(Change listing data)
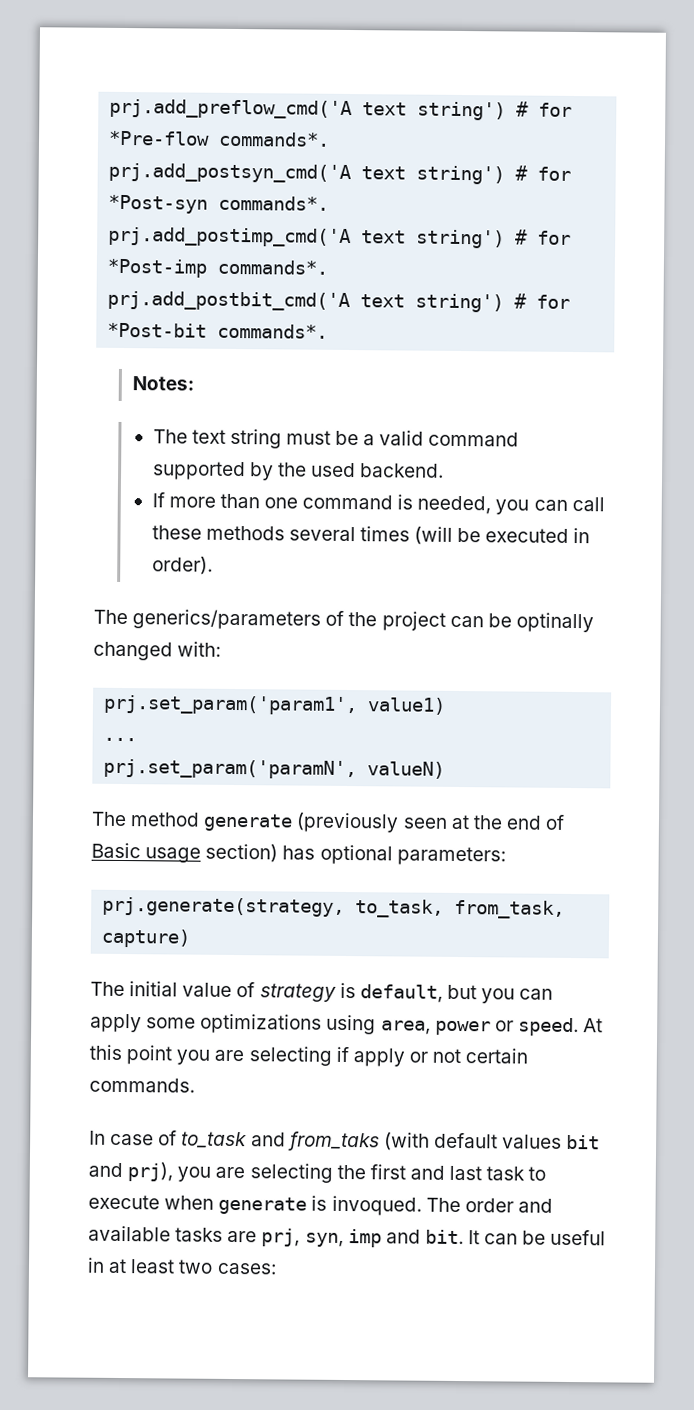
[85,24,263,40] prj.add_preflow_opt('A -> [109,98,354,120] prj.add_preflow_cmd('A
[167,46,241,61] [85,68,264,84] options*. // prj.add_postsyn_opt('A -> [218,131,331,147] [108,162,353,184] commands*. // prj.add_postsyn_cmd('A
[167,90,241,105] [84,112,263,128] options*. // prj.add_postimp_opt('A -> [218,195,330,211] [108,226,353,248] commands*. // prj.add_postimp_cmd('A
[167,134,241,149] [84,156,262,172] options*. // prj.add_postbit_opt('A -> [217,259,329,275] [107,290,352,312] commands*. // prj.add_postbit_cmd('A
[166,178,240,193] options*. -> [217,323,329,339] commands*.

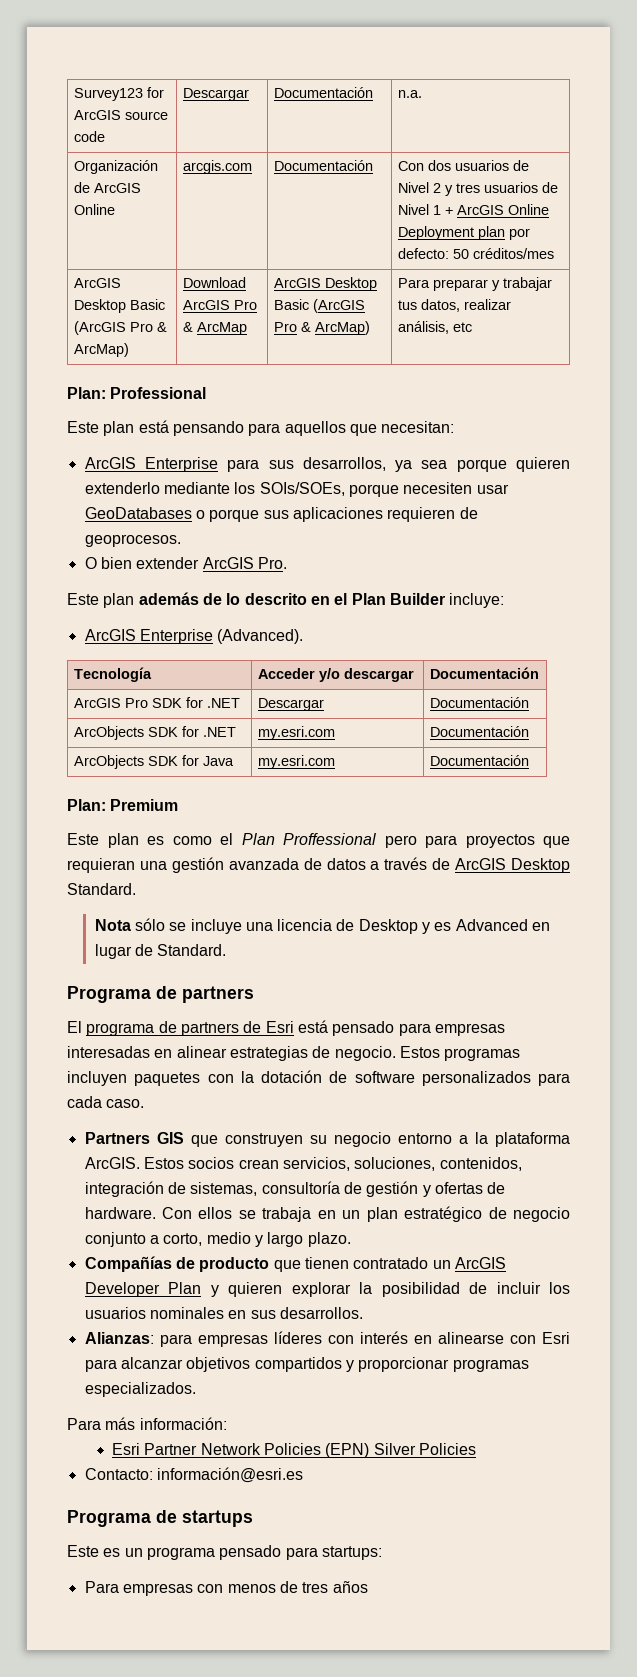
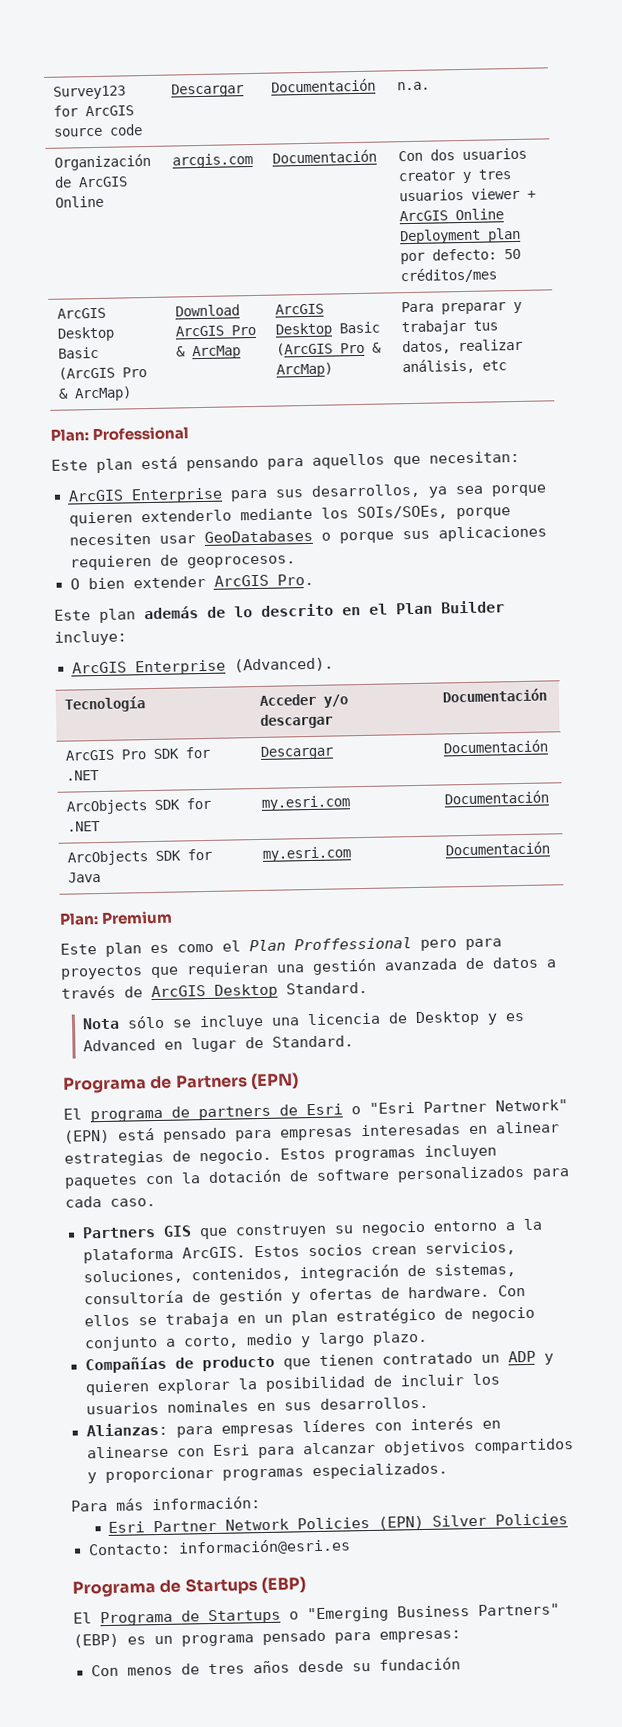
[512,160,529,171] [397,182,558,196] [397,204,441,215] de Nivel 2 y tres usuarios de Nivel 1 -> [397,169,512,184] [398,187,520,202] creator y tres usuarios viewer
[182,986,254,1003] partners -> [175,1072,299,1090] Partners (EPN)
(294, 1027) none -> [351,1099,568,1115] [64,1129,110,1144] o "Esri Partner Network" (EPN)
[454,1257,506,1269] [84,1282,202,1297] ArcGIS Developer Plan -> [507,1350,536,1363] ADP
[182,1510,253,1527] [67,1545,99,1557] startups // Este -> [184,1576,306,1596] [73,1603,560,1627] [73,1633,119,1648] Startups (EBP) // El Programa de Startups o "Emerging Business Partners" (EBP)
[321,1546,382,1560] [84,1581,224,1596] startups: // Para empresas con -> [379,1630,461,1643] [90,1664,119,1677] empresas: // Con
(368, 1587) none -> [297,1657,461,1673] desde su fundación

> **TASK STATEMENT**
Copy all the entries above exactly as they stand, except for the pictures.

> **SOLUTION FOR THIS PROBLEM**
[85,24,263,40] prj.add_preflow_opt('A -> [109,98,354,120] prj.add_preflow_cmd('A
[167,46,241,61] [85,68,264,84] options*. // prj.add_postsyn_opt('A -> [218,131,331,147] [108,162,353,184] commands*. // prj.add_postsyn_cmd('A
[167,90,241,105] [84,112,263,128] options*. // prj.add_postimp_opt('A -> [218,195,330,211] [108,226,353,248] commands*. // prj.add_postimp_cmd('A
[167,134,241,149] [84,156,262,172] options*. // prj.add_postbit_opt('A -> [217,259,329,275] [107,290,352,312] commands*. // prj.add_postbit_cmd('A
[166,178,240,193] options*. -> [217,323,329,339] commands*.

[512,160,529,171] [397,182,558,196] [397,204,441,215] de Nivel 2 y tres usuarios de Nivel 1 -> [397,169,512,184] [398,187,520,202] creator y tres usuarios viewer
[182,986,254,1003] partners -> [175,1072,299,1090] Partners (EPN)
(294, 1027) none -> [351,1099,568,1115] [64,1129,110,1144] o "Esri Partner Network" (EPN)
[454,1257,506,1269] [84,1282,202,1297] ArcGIS Developer Plan -> [507,1350,536,1363] ADP
[182,1510,253,1527] [67,1545,99,1557] startups // Este -> [184,1576,306,1596] [73,1603,560,1627] [73,1633,119,1648] Startups (EBP) // El Programa de Startups o "Emerging Business Partners" (EBP)
[321,1546,382,1560] [84,1581,224,1596] startups: // Para empresas con -> [379,1630,461,1643] [90,1664,119,1677] empresas: // Con
(368, 1587) none -> [297,1657,461,1673] desde su fundación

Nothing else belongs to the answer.